Hey guys. I've just bought the 2013 version of 3DS Max. Installing it went fine and everything, but when I start it up, there are four white squares (individual screens). When I go to place an object or place ANYTHING, I can't see it!!! I've tried placing objects in all four of the screens. It's all invisible. After dragging the mouse for the"block" I see that the values that change while moving the mouse are only the height (meaning it is only changing height now) then I right click like the tutorial said, too, and it still isn't there. I've even tried changing the color, and every time I select a different color it tries to create a new shape and there's still no color!! Can someone please help me get started with this program? I have no clue why everything is transparent.

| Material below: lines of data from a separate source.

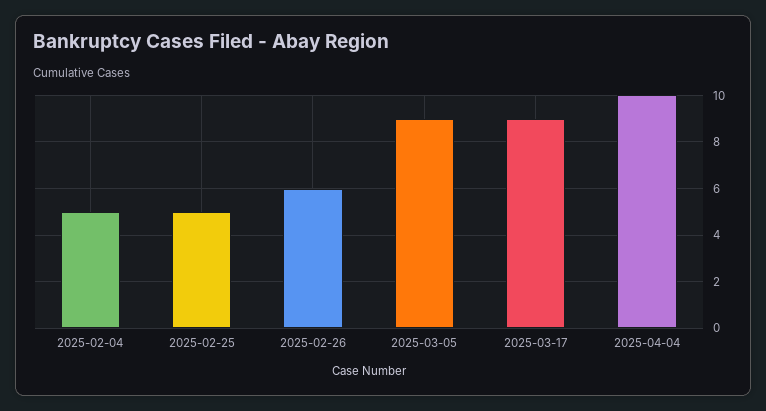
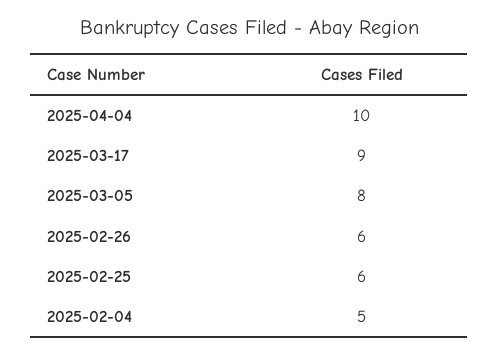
  {
    "2025-02-04": 5,
-   "2025-02-25": 5,
+   "2025-02-25": 6,
    "2025-02-26": 6,
-   "2025-03-05": 9,
+   "2025-03-05": 8,
    "2025-03-17": 9,
    "2025-04-04": 10
  }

Since the program is supposed to be a graphics creator, maybe my system specs have something to do with it and I would have to change the settings in 3DS Max somehow?

System Specs:  Windows Vista 64-bit 6GB RAM Pentium Dual-Core  2.6 Ghz 
Graphics Card:  Intel G33/31 Chipset Family 286MB of memory (that's low I know lol)

I'm a complete noob at this program, so fixing this might be way easier than I'm making it seem, but I have no idea what to do. Please help!!


----------



## a9cito (Feb 2, 2013)

can you post a screenshoot? maybe you r in wireframe mode..


----------



## BobbyBoy (Feb 2, 2013)

Here's what it looks like:


----------



## a9cito (Feb 2, 2013)

Ok, try this:
run Change Graphics Mode, must be close to 3ds max 2013 icon (Start menu from windows or C:\ProgramData\Microsoft\Windows\Start Menu\Programs\Autodesk\Autodesk 3ds Max 2013 64-bit), then you will get a window: must be nitrous selected at this time, choose direct3d, see if your problem keeps, if the problem continues then run again Change graphic mode and choose OpenGL... ALso you must have the graphic card´s lastest drivers


----------



## BobbyBoy (Feb 2, 2013)

YES!!!! IT WORKS!!! Thank you so much!!

What I did was follow what you said: I went to Start, then I searched "change graphics mode" and the result came up. I clicked it and a window opened. I changed it to from nitrous (recommended) to direct3d. That didn't work. So I closed the application and tried again, this time changing it to OpenGL. I open Autodesk again and it's showing up!!

Again thank you so much!!!!


----------



## a9cito (Feb 2, 2013)

Gr8!!


----------



## Nakovsky (Sep 22, 2015)

hi guys, i have a problem while using 3ds max. First the white line appears and then the screen goes white as you can see in the picture.
what is the problems? 
Please Help!


----------